§ What is needed
Every record must appear in your copy exactly as written, with no pictures.

§ Picture annotation records
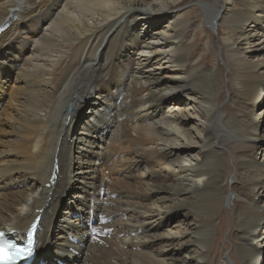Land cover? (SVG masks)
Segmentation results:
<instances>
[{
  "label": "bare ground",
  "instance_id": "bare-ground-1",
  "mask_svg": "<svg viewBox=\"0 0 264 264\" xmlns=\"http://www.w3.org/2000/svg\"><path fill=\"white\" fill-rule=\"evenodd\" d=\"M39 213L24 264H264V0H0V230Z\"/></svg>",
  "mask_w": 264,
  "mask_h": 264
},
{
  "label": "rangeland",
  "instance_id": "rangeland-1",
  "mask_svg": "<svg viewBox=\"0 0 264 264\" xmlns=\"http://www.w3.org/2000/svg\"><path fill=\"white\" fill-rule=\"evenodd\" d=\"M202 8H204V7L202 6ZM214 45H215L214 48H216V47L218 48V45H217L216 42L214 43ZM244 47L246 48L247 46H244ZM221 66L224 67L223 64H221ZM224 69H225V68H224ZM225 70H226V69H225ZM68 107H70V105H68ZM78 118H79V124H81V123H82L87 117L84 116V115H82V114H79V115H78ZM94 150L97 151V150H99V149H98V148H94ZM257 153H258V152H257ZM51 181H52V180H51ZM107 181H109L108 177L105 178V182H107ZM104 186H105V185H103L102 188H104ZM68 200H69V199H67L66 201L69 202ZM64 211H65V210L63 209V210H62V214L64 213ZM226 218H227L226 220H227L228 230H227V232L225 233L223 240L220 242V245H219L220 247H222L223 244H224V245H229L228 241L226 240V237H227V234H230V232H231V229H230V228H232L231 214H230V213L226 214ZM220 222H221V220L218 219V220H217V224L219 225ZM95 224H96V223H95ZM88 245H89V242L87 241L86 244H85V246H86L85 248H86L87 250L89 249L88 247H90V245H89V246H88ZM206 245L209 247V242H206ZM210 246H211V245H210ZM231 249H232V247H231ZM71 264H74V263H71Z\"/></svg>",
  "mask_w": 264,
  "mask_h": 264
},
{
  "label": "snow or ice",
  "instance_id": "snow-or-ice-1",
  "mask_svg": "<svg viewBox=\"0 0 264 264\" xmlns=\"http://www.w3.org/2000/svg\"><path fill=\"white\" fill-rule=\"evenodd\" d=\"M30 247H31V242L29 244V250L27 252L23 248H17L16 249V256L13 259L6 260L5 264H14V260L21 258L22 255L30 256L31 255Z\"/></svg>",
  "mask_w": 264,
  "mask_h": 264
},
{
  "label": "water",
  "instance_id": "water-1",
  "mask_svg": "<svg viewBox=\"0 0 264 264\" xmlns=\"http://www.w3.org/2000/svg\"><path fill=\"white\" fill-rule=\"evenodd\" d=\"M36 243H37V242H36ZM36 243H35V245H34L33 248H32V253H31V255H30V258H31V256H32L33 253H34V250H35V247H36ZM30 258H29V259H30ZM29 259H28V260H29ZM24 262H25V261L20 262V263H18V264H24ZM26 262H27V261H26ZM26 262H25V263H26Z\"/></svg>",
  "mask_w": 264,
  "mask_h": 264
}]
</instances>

§ Response below
Land cover? (SVG masks)
Segmentation results:
<instances>
[{
  "label": "bare ground",
  "instance_id": "bare-ground-1",
  "mask_svg": "<svg viewBox=\"0 0 264 264\" xmlns=\"http://www.w3.org/2000/svg\"><path fill=\"white\" fill-rule=\"evenodd\" d=\"M39 213L24 264H264V0H0V230Z\"/></svg>",
  "mask_w": 264,
  "mask_h": 264
},
{
  "label": "rangeland",
  "instance_id": "rangeland-1",
  "mask_svg": "<svg viewBox=\"0 0 264 264\" xmlns=\"http://www.w3.org/2000/svg\"><path fill=\"white\" fill-rule=\"evenodd\" d=\"M202 8H204V7L202 6ZM214 45H215L214 48H216V47L218 48V45H217L216 42L214 43ZM244 47L246 48L247 46H244ZM221 66L224 67L223 64H221ZM224 69H225V68H224ZM225 70H226V69H225ZM68 107H70V105H68ZM78 118H79V124H81V123H82L87 117L84 116V115H82V114H79V115H78ZM94 150L97 151V150H99V149H98V148H94ZM257 153H258V152H257ZM51 181H52V180H51ZM107 181H109L108 177L105 178V182H107ZM104 186H105V185H103L102 188H104ZM68 200H69V199H67L66 201L69 202ZM64 211H65V210L63 209V210H62V214L64 213ZM226 218H227L226 220H227L228 230H227V232L225 233L223 240L220 242V245H219L220 247H222L223 244H224V245H229L228 241L226 240V237H227V234H230V232H231V229H230V228H232L231 214H230V213L226 214ZM220 222H221V220L218 219V220H217V224L219 225ZM95 224H96V223H95ZM88 245H89V242L87 241L86 244H85V246H86L85 248H86L87 250L89 249L88 247H90V245H89V246H88ZM206 245L209 247V242H206ZM210 246H211V245H210ZM231 249H232V247H231ZM71 264H74V263H71Z\"/></svg>",
  "mask_w": 264,
  "mask_h": 264
},
{
  "label": "snow or ice",
  "instance_id": "snow-or-ice-1",
  "mask_svg": "<svg viewBox=\"0 0 264 264\" xmlns=\"http://www.w3.org/2000/svg\"><path fill=\"white\" fill-rule=\"evenodd\" d=\"M30 247H31V242L29 244V250L27 252L23 248H17L16 249V256L13 259L6 260L5 264H14V260L21 258L22 255L30 256L31 255Z\"/></svg>",
  "mask_w": 264,
  "mask_h": 264
},
{
  "label": "water",
  "instance_id": "water-1",
  "mask_svg": "<svg viewBox=\"0 0 264 264\" xmlns=\"http://www.w3.org/2000/svg\"><path fill=\"white\" fill-rule=\"evenodd\" d=\"M36 243H37V242H36ZM36 243H35V245H34L33 248H32V253H31V255H30V258H31V256H32L33 253H34V250H35V247H36ZM30 258H29V259H30ZM29 259H28V260H29ZM24 262H25V261L20 262V263H18V264H24ZM26 262H27V261H26ZM26 262H25V263H26Z\"/></svg>",
  "mask_w": 264,
  "mask_h": 264
}]
</instances>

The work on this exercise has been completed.